__GEZEIGTER TEXT__:
____________________

Trotz unsicherer Märkte Evonik wagt sich an die Börse

Der Chemieriese Evonik steht vor dem Gang aufs Parkett: Der Mehrheitseigentümer des Unternehmens hat seinen Segen gegeben - auch wenn die Märkte stark schwanken. Es wäre einer der größten deutschen Börsengänge.


Düsseldorf - Evonik bereitet seinen Börsengang vor. Der Chemieriese hat vom Kuratorium seines Mehrheitseigentümers RAG-Stiftung den Segen dafür bekommen. Das teilte die RAG-Stiftung am Montagabend mit.

Die durch die Euro-Schuldenkrise ausgelösten Unsicherheiten an den Finanzmärkten könnten aber dazu führen, dass der Zeitplan für den Sprung an die Börse überprüft werden muss, sagte Stiftungschef Wilhelm Bonse-Geuking laut einer Pressemitteilung. Evonik sei aber "bestens für den Börsengang vorbereitet".

____________________

__Einträge aus einem Datensatz__:

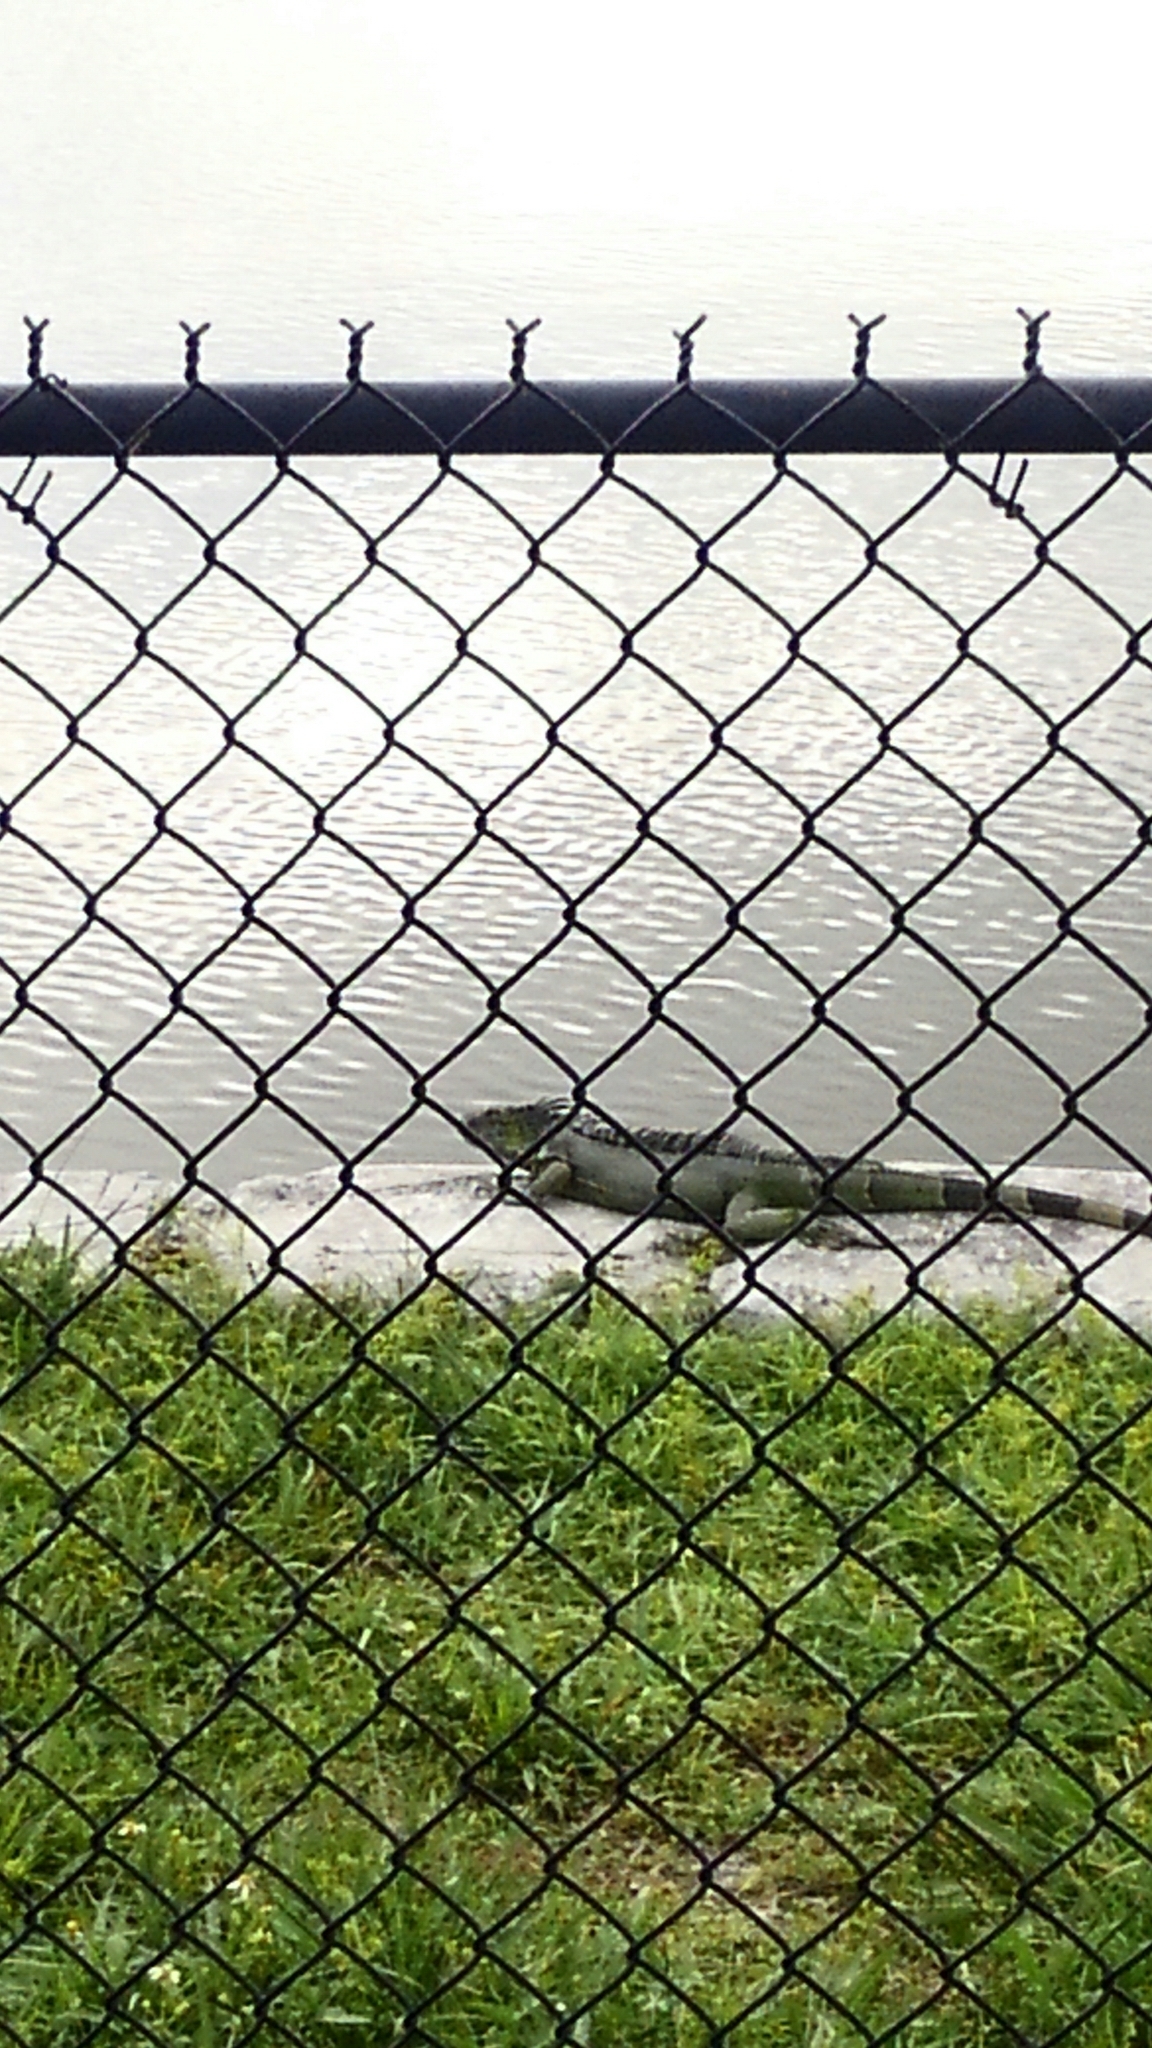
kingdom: Animalia
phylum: Chordata
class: Squamata
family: Iguanidae
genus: Iguana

____________________

__AUFGABE__:
Nennen Sie alle verschiedenen Wörter mit Bindestrich aus dem Text über den Börsengang von Evonik, jedes nur einmal und in der Reihenfolge ihres ersten Vorkommens.

__IHRE ANTWORT__:
RAG-Stiftung, Euro-Schuldenkrise, Bonse-Geuking